EDITORIAL NOTE
The following is my attempt to summarize the question. I'm not replacing the original content because I'm not 100% sure that I'm right.
In many 'scraping' application, the goal is to find the 'payload' text of a web page. Consider a typical, oh, CNN web page. It has a news article. And then it has all sorts of scraps of text for navigation, advertising, and other more or less noise. If you want to use it as raw material for NLP, for example, you need to sort it out.
How can this be done?
ORIGINAL QUESTION:
When we see a webpage's source code there are many things in it, HTML tags, links, text etc. My question is: Can we make a set (MAY BE PARTIAL SET) of HTML(or other webpage Programming Language based) tags which can be used to identify the location of text (text here means the main content of the webpage which we see in a browser) in the given webpage. We are allowed to see HTML tags only in the webpage and not its content.

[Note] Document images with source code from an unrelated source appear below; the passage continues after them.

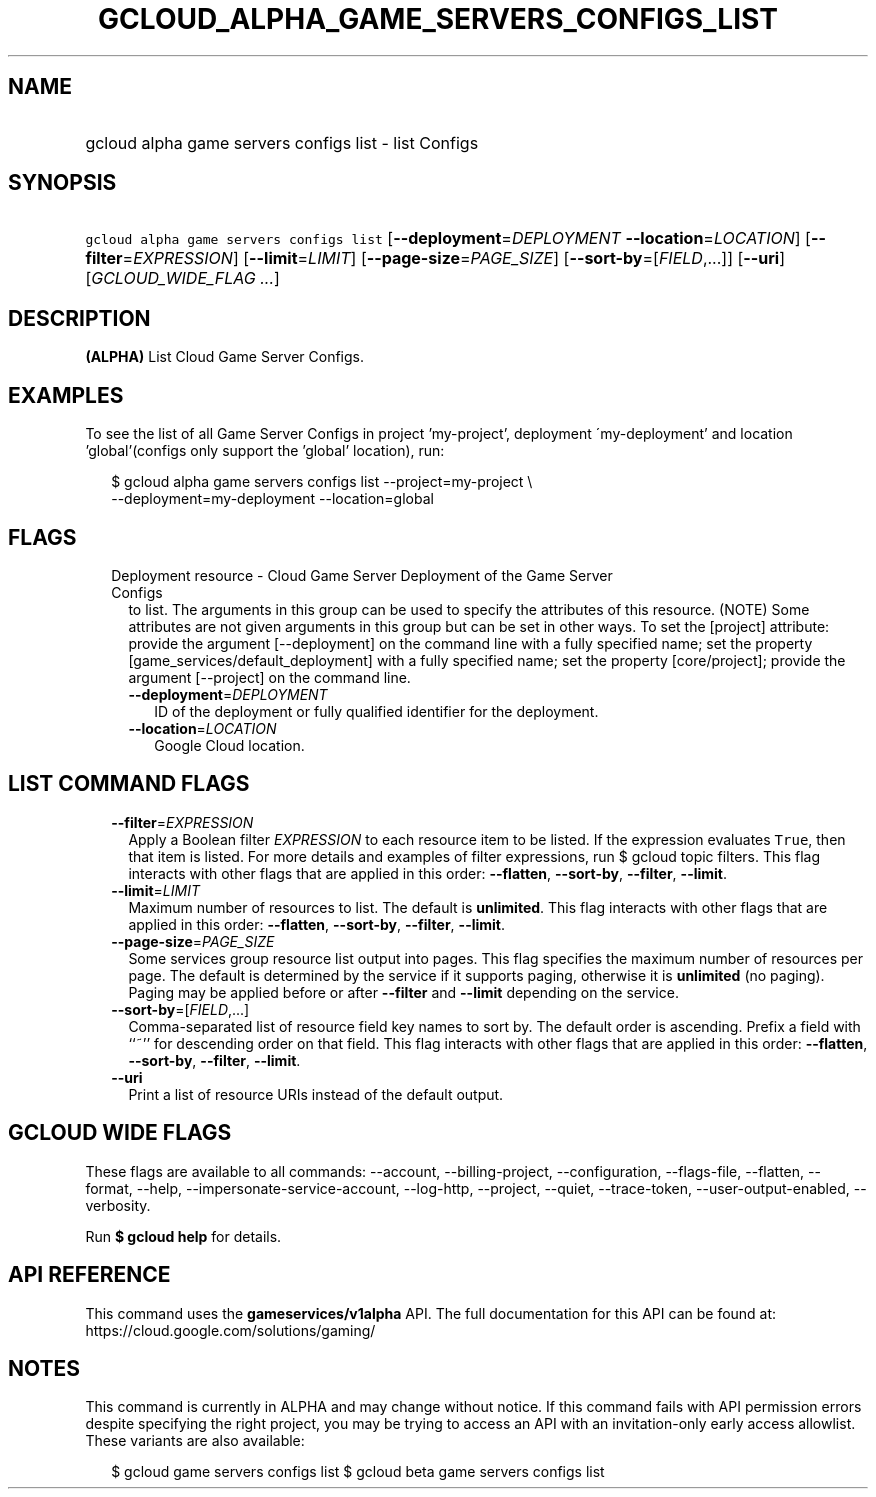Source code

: 
.TH "GCLOUD_ALPHA_GAME_SERVERS_CONFIGS_LIST" 1



.SH "NAME"
.HP
gcloud alpha game servers configs list \- list Configs



.SH "SYNOPSIS"
.HP
\f5gcloud alpha game servers configs list\fR [\fB\-\-deployment\fR=\fIDEPLOYMENT\fR\ \fB\-\-location\fR=\fILOCATION\fR] [\fB\-\-filter\fR=\fIEXPRESSION\fR] [\fB\-\-limit\fR=\fILIMIT\fR] [\fB\-\-page\-size\fR=\fIPAGE_SIZE\fR] [\fB\-\-sort\-by\fR=[\fIFIELD\fR,...]] [\fB\-\-uri\fR] [\fIGCLOUD_WIDE_FLAG\ ...\fR]



.SH "DESCRIPTION"

\fB(ALPHA)\fR List Cloud Game Server Configs.


.SH "EXAMPLES"

To see the list of all Game Server Configs in project 'my\-project', deployment
\'my\-deployment' and location 'global'(configs only support the 'global'
location), run:

.RS 2m
$ gcloud alpha game servers configs list \-\-project=my\-project \e
    \-\-deployment=my\-deployment \-\-location=global
.RE



.SH "FLAGS"

.RS 2m
.TP 2m

Deployment resource \- Cloud Game Server Deployment of the Game Server Configs
to list. The arguments in this group can be used to specify the attributes of
this resource. (NOTE) Some attributes are not given arguments in this group but
can be set in other ways. To set the [project] attribute: provide the argument
[\-\-deployment] on the command line with a fully specified name; set the
property [game_services/default_deployment] with a fully specified name; set the
property [core/project]; provide the argument [\-\-project] on the command line.

.RS 2m
.TP 2m
\fB\-\-deployment\fR=\fIDEPLOYMENT\fR
ID of the deployment or fully qualified identifier for the deployment.

.TP 2m
\fB\-\-location\fR=\fILOCATION\fR
Google Cloud location.


.RE
.RE
.sp

.SH "LIST COMMAND FLAGS"

.RS 2m
.TP 2m
\fB\-\-filter\fR=\fIEXPRESSION\fR
Apply a Boolean filter \fIEXPRESSION\fR to each resource item to be listed. If
the expression evaluates \f5True\fR, then that item is listed. For more details
and examples of filter expressions, run $ gcloud topic filters. This flag
interacts with other flags that are applied in this order: \fB\-\-flatten\fR,
\fB\-\-sort\-by\fR, \fB\-\-filter\fR, \fB\-\-limit\fR.

.TP 2m
\fB\-\-limit\fR=\fILIMIT\fR
Maximum number of resources to list. The default is \fBunlimited\fR. This flag
interacts with other flags that are applied in this order: \fB\-\-flatten\fR,
\fB\-\-sort\-by\fR, \fB\-\-filter\fR, \fB\-\-limit\fR.

.TP 2m
\fB\-\-page\-size\fR=\fIPAGE_SIZE\fR
Some services group resource list output into pages. This flag specifies the
maximum number of resources per page. The default is determined by the service
if it supports paging, otherwise it is \fBunlimited\fR (no paging). Paging may
be applied before or after \fB\-\-filter\fR and \fB\-\-limit\fR depending on the
service.

.TP 2m
\fB\-\-sort\-by\fR=[\fIFIELD\fR,...]
Comma\-separated list of resource field key names to sort by. The default order
is ascending. Prefix a field with ``~'' for descending order on that field. This
flag interacts with other flags that are applied in this order:
\fB\-\-flatten\fR, \fB\-\-sort\-by\fR, \fB\-\-filter\fR, \fB\-\-limit\fR.

.TP 2m
\fB\-\-uri\fR
Print a list of resource URIs instead of the default output.


.RE
.sp

.SH "GCLOUD WIDE FLAGS"

These flags are available to all commands: \-\-account, \-\-billing\-project,
\-\-configuration, \-\-flags\-file, \-\-flatten, \-\-format, \-\-help,
\-\-impersonate\-service\-account, \-\-log\-http, \-\-project, \-\-quiet,
\-\-trace\-token, \-\-user\-output\-enabled, \-\-verbosity.

Run \fB$ gcloud help\fR for details.



.SH "API REFERENCE"

This command uses the \fBgameservices/v1alpha\fR API. The full documentation for
this API can be found at: https://cloud.google.com/solutions/gaming/



.SH "NOTES"

This command is currently in ALPHA and may change without notice. If this
command fails with API permission errors despite specifying the right project,
you may be trying to access an API with an invitation\-only early access
allowlist. These variants are also available:

.RS 2m
$ gcloud game servers configs list
$ gcloud beta game servers configs list
.RE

E.g. suppose given a complete sequence of tags only (webpage text removed) from a webpage can we say that in between/after these tags main text of the webpage exist. I am not very much familiar with HTML programming I thought that someone with good HTML programming experience can help. Thank You. Regards
Idea behind this: My idea behind this is to define some features of webpages using this set of tags so that I can train a part of machine learning based system to extract text from webpage.